National Music Center, Calgary (rendering courtesy Allied Works)
BY BRIAN LIBBY
This Thursday at 6PM, Portland Art Museum director Brian Ferriso will host an interview and conversation with Allied Works founder and lead designer Brad Cloepfil.
The conversation comes at an interesting juncture for both Cloepfil and the museum. Today Allied Works is not only coming off the high-profile success of a well received Clifford Styll Museum in Denver, but is seeing other large scale projects beginning to come to fruition like the National Music Centre in Calgary, only adding to the firm's impressive portfolio of public arts institions in St. Louis, New York, Ann Arbor, and Seattle.
“We’re inventing an institution here,” Cloepfil told Fast Company last summer. “It’s an exciting thing but it’s a daunting thing. It’s a building type that doesn’t exist yet.”
National Music Center, Calgary (image courtesy Allied Works)
After beating out famous firms and architects like Diller Scofidio + Renfro and Jean Nouvel, among others, one of the first things Cloepfil did was to question whether such a building was really necessary. “Why build a national music center when everyone’s on their iPods?” he said. “Does a music institution need a venue anymore?”
In the end, both Cloepfil and his clients resolved Canada's music-loving public needed a place to congregate and call its own. “It’s about people coming together,” Cloepfil said in the Fast Company interview. “People always talked about how libraries would disappear. But they didn’t. People still go and bring their laptops. People like to be around people. So this space is about bringing people together for music.”
One could lead this notion into a similar conversation about the Portland Art Museum. Unlike the music center, PAM already has two buildings to call home. But there are increasing whispers that the museum may be gearing up to fundraise for development of the block it owns one block north of its existing Belluschi Building and Mark Building. Rather than an international design competition, as many cultural facilities use to bring top-shelf architects on board, PAM could easily simply sign on Allied Works. Portland as a city has a strong preference for all things local, and Allied is hands-down the local firm with the most international acclaim as well as the most experience with major art museums.
Vancouver Connector (images courtesy Allied Works)
Meanwhile, Allied's biggest local project for now seems to be the Vancouver Connector, which may be one of the few positive results from the Columbia River Crossing project. To buid the newI-5 Bridge between Vancouver and Portland, mitigation is required under federal law, requiring improved connections between downtown Vancouver and the Fort Vancouver historic site, including an expanded pedestrian overpass at Evergreen Boulevard.
In partnership with landscape firm Gustafson Guthrie Nichol, the 14-acre Connector will feature a promenade lined with flowing water, a native Camas prairie and a wetland meadow. The Connector is organized as a series of intersecting and overlapping plates that allow light to pass from upper to lower levels, and offer framed views of the city and sky.

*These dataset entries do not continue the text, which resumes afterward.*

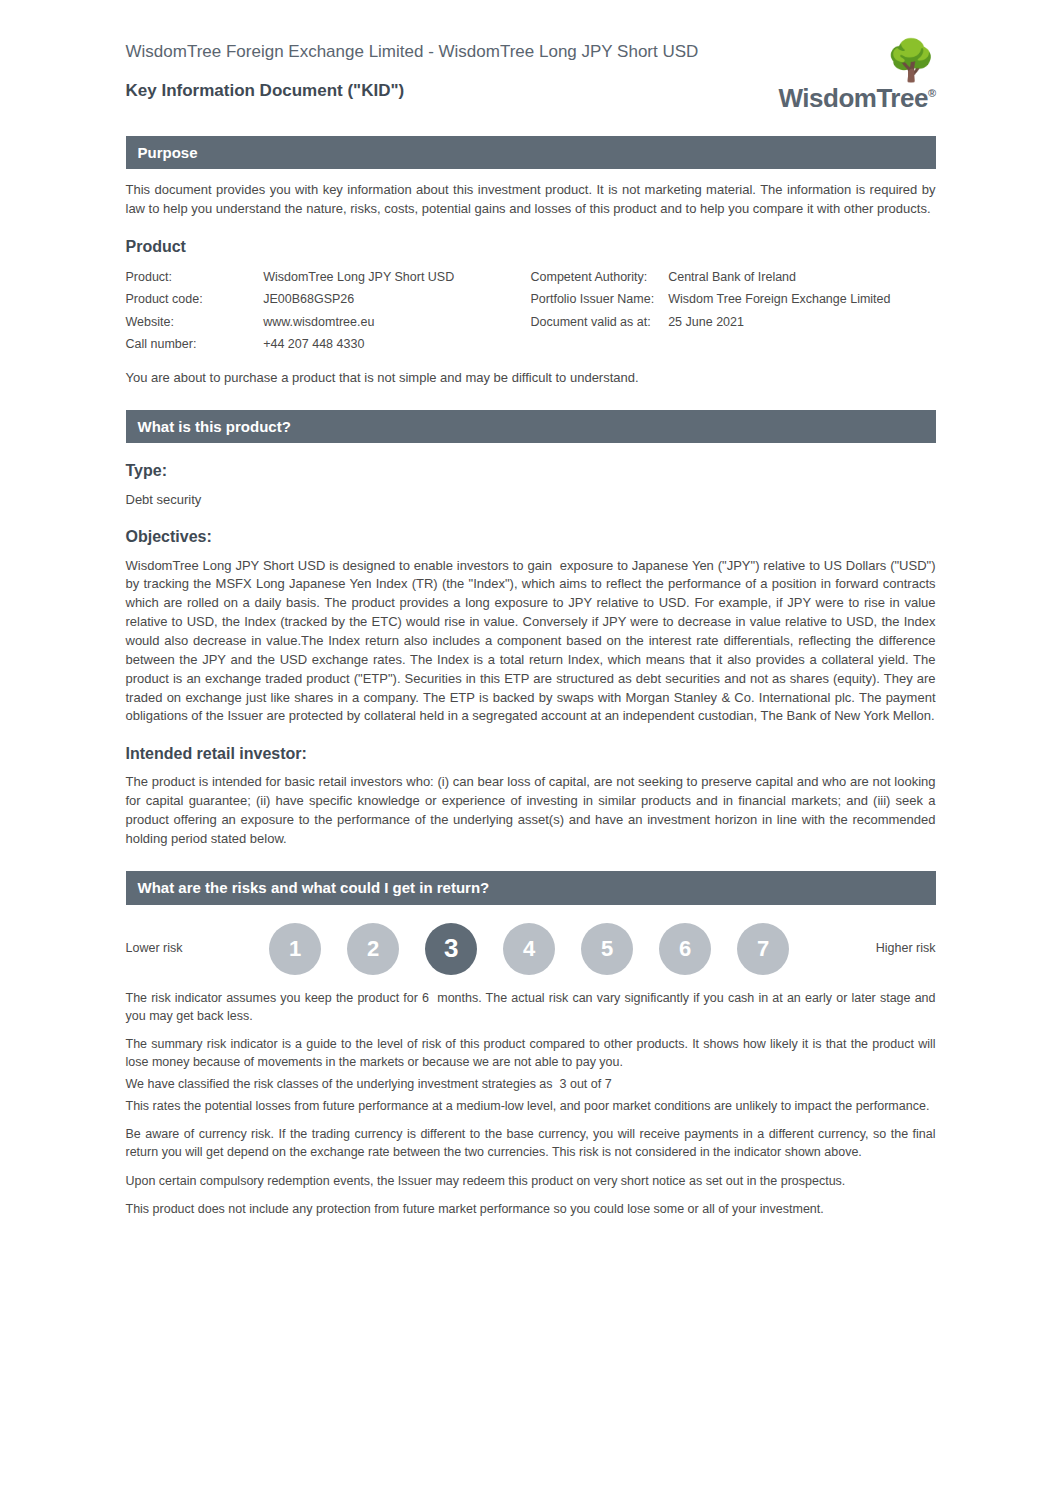WisdomTree Foreign Exchange Limited - WisdomTree Long JPY Short USD
Key Information Document ("KID")
🌳
WisdomTree®
Purpose
This document provides you with key information about this investment product. It is not marketing material. The information is required by law to help you understand the nature, risks, costs, potential gains and losses of this product and to help you compare it with other products.
Product
| Product: | WisdomTree Long JPY Short USD | Competent Authority: | Central Bank of Ireland |
| Product code: | JE00B68GSP26 | Portfolio Issuer Name: | Wisdom Tree Foreign Exchange Limited |
| Website: | www.wisdomtree.eu | Document valid as at: | 25 June 2021 |
| Call number: | +44 207 448 4330 | | |
You are about to purchase a product that is not simple and may be difficult to understand.
What is this product?
Type:
Debt security
Objectives:
WisdomTree Long JPY Short USD is designed to enable investors to gain exposure to Japanese Yen ("JPY") relative to US Dollars ("USD") by tracking the MSFX Long Japanese Yen Index (TR) (the "Index"), which aims to reflect the performance of a position in forward contracts which are rolled on a daily basis. The product provides a long exposure to JPY relative to USD. For example, if JPY were to rise in value relative to USD, the Index (tracked by the ETC) would rise in value. Conversely if JPY were to decrease in value relative to USD, the Index would also decrease in value.The Index return also includes a component based on the interest rate differentials, reflecting the difference between the JPY and the USD exchange rates. The Index is a total return Index, which means that it also provides a collateral yield. The product is an exchange traded product ("ETP"). Securities in this ETP are structured as debt securities and not as shares (equity). They are traded on exchange just like shares in a company. The ETP is backed by swaps with Morgan Stanley & Co. International plc. The payment obligations of the Issuer are protected by collateral held in a segregated account at an independent custodian, The Bank of New York Mellon.
Intended retail investor:
The product is intended for basic retail investors who: (i) can bear loss of capital, are not seeking to preserve capital and who are not looking for capital guarantee; (ii) have specific knowledge or experience of investing in similar products and in financial markets; and (iii) seek a product offering an exposure to the performance of the underlying asset(s) and have an investment horizon in line with the recommended holding period stated below.
What are the risks and what could I get in return?
Lower risk
1
2
3
4
5
6
7
Higher risk
The risk indicator assumes you keep the product for 6 months. The actual risk can vary significantly if you cash in at an early or later stage and you may get back less.
The summary risk indicator is a guide to the level of risk of this product compared to other products. It shows how likely it is that the product will lose money because of movements in the markets or because we are not able to pay you.
We have classified the risk classes of the underlying investment strategies as 3 out of 7
This rates the potential losses from future performance at a medium-low level, and poor market conditions are unlikely to impact the performance.
Be aware of currency risk. If the trading currency is different to the base currency, you will receive payments in a different currency, so the final return you will get depend on the exchange rate between the two currencies. This risk is not considered in the indicator shown above.
Upon certain compulsory redemption events, the Issuer may redeem this product on very short notice as set out in the prospectus.
This product does not include any protection from future market performance so you could lose some or all of your investment.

Trolling the web for other Allied news and Cloepfil quotes, I came across a conversation at UCLA's Hammer Museum between Cloepfil and Portland-based director Gus Van Sant.

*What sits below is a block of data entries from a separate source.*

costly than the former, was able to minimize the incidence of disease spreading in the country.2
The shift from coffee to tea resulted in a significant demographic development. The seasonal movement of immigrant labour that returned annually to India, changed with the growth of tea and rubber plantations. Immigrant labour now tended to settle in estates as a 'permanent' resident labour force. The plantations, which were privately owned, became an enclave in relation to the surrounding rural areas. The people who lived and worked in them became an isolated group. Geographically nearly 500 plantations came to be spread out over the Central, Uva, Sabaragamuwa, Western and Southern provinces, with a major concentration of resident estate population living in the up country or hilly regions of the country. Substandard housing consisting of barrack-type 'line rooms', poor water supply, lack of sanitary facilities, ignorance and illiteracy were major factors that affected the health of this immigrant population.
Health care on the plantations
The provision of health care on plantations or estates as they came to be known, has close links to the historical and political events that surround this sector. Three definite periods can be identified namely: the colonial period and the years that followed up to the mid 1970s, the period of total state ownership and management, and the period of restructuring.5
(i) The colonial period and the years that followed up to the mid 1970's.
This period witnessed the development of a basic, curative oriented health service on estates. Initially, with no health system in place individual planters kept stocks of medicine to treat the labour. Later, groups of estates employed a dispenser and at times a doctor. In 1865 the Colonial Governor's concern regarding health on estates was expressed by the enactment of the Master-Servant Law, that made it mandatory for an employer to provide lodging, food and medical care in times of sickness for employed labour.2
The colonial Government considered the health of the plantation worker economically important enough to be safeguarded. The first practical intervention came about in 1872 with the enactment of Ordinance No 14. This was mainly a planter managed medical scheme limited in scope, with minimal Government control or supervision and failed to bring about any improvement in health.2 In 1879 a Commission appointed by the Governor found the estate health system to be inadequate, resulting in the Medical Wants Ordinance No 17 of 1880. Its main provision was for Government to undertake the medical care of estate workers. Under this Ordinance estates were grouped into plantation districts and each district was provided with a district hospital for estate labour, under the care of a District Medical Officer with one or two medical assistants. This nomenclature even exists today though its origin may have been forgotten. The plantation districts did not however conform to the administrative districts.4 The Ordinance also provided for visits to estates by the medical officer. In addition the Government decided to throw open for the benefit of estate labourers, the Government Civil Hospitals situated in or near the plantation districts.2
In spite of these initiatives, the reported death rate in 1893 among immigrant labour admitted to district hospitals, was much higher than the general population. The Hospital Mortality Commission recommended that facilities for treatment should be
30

As Meara Daly recalled for the Los Angeles I'm Yours blog, the evening began with Van Sant asking Cloepfil about why he lives in Portland. "For both, it seemed to be a respite from the noise of places like NY and LA: it is a place where they are most productive) and how does one find inspiration," Daly writes. "Cloepfil meandered a bit on this topic, but essentially he believes architecture is a means of mining things – they do not have to be new things or even profound – to create a lens that brings insight into things. In a way he feels they both 'edit' experiences and the goal for him 'is not to expand but to limit the conversation.' Van Sant actually contradicted this notion though: he feels that in film 'scale is preferable, to make it personal AND include a vastness.”

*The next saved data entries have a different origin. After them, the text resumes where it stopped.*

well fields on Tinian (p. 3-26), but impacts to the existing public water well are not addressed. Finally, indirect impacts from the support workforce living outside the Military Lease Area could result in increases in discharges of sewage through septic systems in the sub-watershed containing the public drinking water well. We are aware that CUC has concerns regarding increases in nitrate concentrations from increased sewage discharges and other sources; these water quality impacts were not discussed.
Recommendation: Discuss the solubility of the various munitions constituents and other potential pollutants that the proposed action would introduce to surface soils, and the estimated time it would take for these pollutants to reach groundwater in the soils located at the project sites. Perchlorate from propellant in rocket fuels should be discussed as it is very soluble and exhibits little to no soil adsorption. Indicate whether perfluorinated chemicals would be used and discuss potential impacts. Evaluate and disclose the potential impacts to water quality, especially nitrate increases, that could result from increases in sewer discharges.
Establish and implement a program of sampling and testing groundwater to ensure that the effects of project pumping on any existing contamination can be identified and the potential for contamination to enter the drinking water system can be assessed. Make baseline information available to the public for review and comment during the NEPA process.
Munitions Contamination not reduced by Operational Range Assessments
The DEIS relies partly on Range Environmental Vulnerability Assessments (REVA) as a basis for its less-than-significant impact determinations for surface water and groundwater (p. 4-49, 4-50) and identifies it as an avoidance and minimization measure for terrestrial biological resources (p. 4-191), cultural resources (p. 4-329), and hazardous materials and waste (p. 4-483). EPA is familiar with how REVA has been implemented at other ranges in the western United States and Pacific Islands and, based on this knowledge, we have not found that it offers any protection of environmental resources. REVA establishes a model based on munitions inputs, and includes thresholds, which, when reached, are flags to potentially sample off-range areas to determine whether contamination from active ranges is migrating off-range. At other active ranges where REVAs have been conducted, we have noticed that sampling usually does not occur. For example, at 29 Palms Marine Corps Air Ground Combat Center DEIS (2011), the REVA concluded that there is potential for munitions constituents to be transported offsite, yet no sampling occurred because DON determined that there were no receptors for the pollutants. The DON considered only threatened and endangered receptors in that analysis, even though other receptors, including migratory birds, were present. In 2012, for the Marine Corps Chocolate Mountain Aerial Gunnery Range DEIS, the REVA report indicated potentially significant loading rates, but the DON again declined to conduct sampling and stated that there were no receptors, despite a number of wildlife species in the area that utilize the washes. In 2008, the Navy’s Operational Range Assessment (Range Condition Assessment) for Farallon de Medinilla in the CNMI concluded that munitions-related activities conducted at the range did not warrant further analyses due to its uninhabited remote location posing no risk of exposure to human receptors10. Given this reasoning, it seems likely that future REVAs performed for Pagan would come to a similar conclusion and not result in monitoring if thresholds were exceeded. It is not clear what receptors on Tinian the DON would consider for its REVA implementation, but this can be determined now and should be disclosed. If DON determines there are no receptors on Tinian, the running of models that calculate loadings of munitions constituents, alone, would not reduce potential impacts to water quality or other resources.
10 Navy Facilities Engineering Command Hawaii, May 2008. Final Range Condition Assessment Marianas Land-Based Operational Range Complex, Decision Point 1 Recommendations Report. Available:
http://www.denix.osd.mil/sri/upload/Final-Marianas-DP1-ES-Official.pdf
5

In his Hammer talk, Cleopfil on more than one occasion "made a disparaging reference to 'corporate' architecture," Daly adds, and stated "that there are only two kinds of architecture: architecture as commodity, which is about replication and making money, and the 1% (very clever to hit that note!) who do it for the ideas and architecture that lives on its merits." This is a bit confusing to characterize the 1% as the good guys in this scenario, and Daly disagrees with this premise. "I do not believe architecture can be boiled down to these two extremes," she argues, "and in fact it does the profession a disservice to characterize it as such. Is his work for Pixar not a commodity? Is Frank Gehry’s work not considered a commodity AND in that 1%? I would love to hear other people’s thoughts on the subject, particularly folks who work in the industry." Indeed, Cloepfil seems to have a left-leaning sentiment and sympathy for the overwhelming majority earning less than a bundle, even as his clients are often very well-heeled.
Cloepfil's talk at the Portland Art Museum goes from 6-7PM on Thursday, and the museum is at 1219 SW Park Avenue.